Menurut Munawir (2002) ROA memiliki beberapa manfaat sebagai berikut : 1. Jika perusahaan telah menjalankan praktik akuntansi dengan baik maka

dengan analisis ROA dapat diukur efisiensi penggunaan modal yang menyeluruh, yang sensitif terhadap setiap hal yang mempengaruhi keadaan keuangan perusahaan.

2. Dapat diperbandingkan dengan rasio industri sehingga dapat diketahui posisi perusahaan terhadap industri. Hal ini merupakan salah satu langkah dalam perencanaan strategi.

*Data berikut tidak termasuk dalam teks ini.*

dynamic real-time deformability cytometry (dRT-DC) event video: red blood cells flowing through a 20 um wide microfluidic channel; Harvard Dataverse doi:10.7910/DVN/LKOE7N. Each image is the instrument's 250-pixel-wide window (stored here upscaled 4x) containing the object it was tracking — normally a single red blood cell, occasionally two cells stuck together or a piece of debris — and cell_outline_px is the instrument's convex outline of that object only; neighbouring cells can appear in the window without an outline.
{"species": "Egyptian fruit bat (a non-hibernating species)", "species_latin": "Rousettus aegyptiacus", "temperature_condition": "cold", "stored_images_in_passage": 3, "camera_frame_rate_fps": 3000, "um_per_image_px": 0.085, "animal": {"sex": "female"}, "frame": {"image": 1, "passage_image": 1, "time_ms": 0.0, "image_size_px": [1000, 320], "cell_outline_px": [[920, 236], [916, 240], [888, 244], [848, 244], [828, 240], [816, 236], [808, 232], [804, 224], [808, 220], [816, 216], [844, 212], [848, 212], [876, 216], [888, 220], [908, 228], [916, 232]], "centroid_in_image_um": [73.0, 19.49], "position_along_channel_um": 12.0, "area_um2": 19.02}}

3. Selain berguna untuk kepentingan kontrol, analisis ROA juga berguna untuk kepentingan perencanaan.

Menurut Munawir (2002) ROA juga memiliki beberapa kelemahan sebagai berikut :

1. ROA sebagai pengukur divisi sangat dipengaruhi oleh metode depresiasi aktiva tetap.

2. ROA mengandung distorsi yang cukup besar terutama dalam kondisi inflasi. ROA akan cenderung tinggi akibat dan penyesuaian (kenaikan) harga jual, sementara itu beberapa komponen biaya masih dinilai dengan harga distrosi.

2.1.2 Ukuran Perusahaan

Ukuran perusahaan menggambarkan besar kecilnya suatu perusahaan yang ditunjukkan oleh total aktiva, jumlah penjualan, rata total penjualan dan rata-rata total aktiva. Jadi ukuran perusahaan merupakan total aktiva yang dimiliki oleh perusahaan, sehingga semakin besar total aktiva perusahaan maka akan semakin besar pula ukuran perusahaan itu. Semakin besar aktiva maka semakin banyak modal yang ditanam. Perusahaan yang berskala besar akan lebih mudah memperoleh pinjaman dibandingkan dengan perusahaan kecil.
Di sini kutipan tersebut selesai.